No Topic Metadata Limitation, the Infinite Data Retention in Apache Pulsar

Penghui Li

Chinese Session 2022-07-30 14:50 GMT+8  (ROOM : A) #messaging

Abstract: The Pulsar topic data will not be limited by the storage resources of a single node anymore, even if the topic is a non-partitioned topic or a partitioned topic with a single partition. The fundamental reason is that Pulsar uses the logical storage model. Pulsar topic data will be distributed to more bookies nodes, and the partition/topic will not be 1:1 bound to any storage node.

But the Logical Storage Model also means that we need to maintain metadata for each data segment in the metadata store, a ledger list to indicate which ledgers are the data stored. The metadata storage mode will be a bottleneck if you want infinite topic data retention. Reducing the frequency of ledger rollover can extend the time to encounter bottlenecks, but the topic unloading will also cause ledger rollover. It can be triggered but the load manager, restart broker, or manually.

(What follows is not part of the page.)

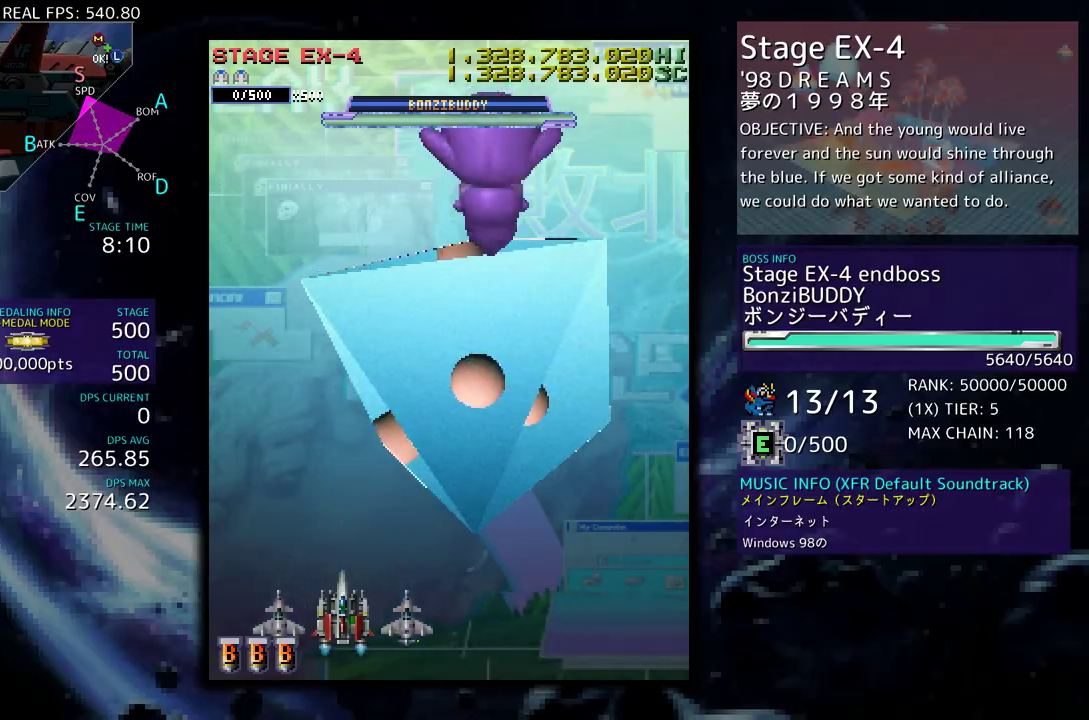
{"buttons": ["DPAD_DOWN", "DPAD_RIGHT"], "events": [[183, "DPAD_RIGHT", "down"], [217, "DPAD_DOWN", "down"], [250, "DPAD_DOWN", "up"], [267, "DPAD_RIGHT", "up"], [383, "DPAD_RIGHT", "down"], [400, "DPAD_DOWN", "down"]]}
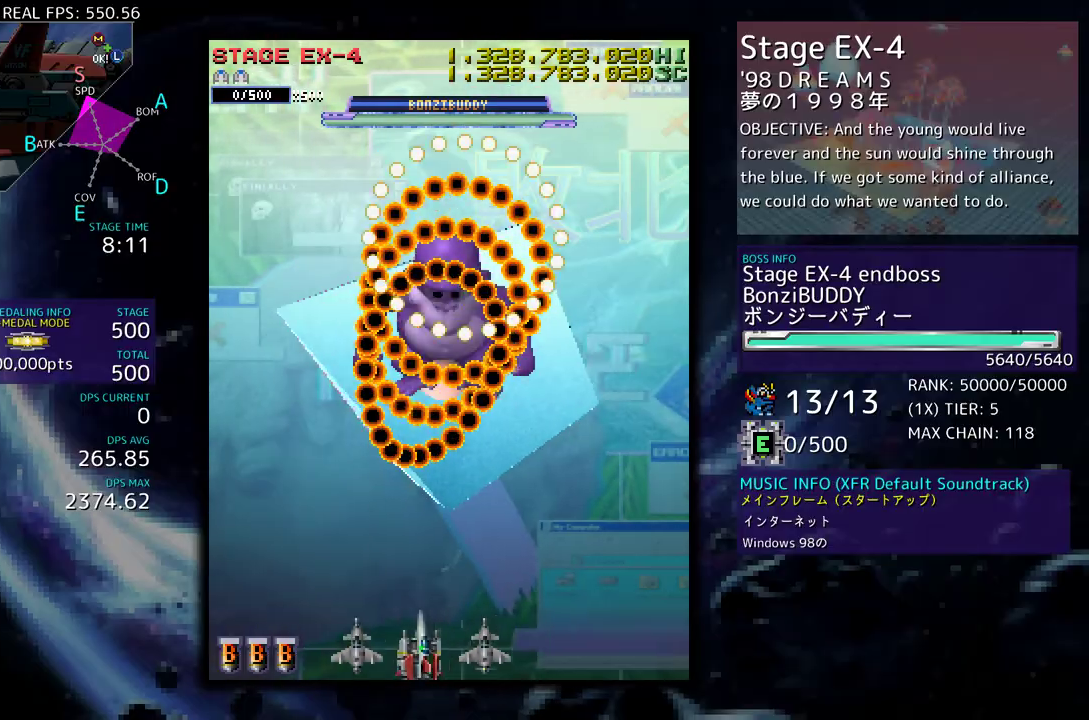
{"buttons": [], "events": [[183, "DPAD_DOWN", "up"], [217, "DPAD_RIGHT", "up"]]}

The topic metadata limitation is mainly in two parts:

  1. a) The large Znode size to maintain the metadata of a topic
  2. b) The memory consumption to cache all the ledgers of a topic

Penghui will share how Pulsar gets rid of the limitation to support infinite data retention of the topic.

Speakers:


Penghui Li: StreamNative Tech lead & Apache Pulsar PMC member/committer, Penghui Li is passionate about helping organizations to architect and implement messaging services. Prior to StreamNative, Penghui was a Software Engineer at Zhaopin.com, where he lead the adoption and implementation of Pulsar.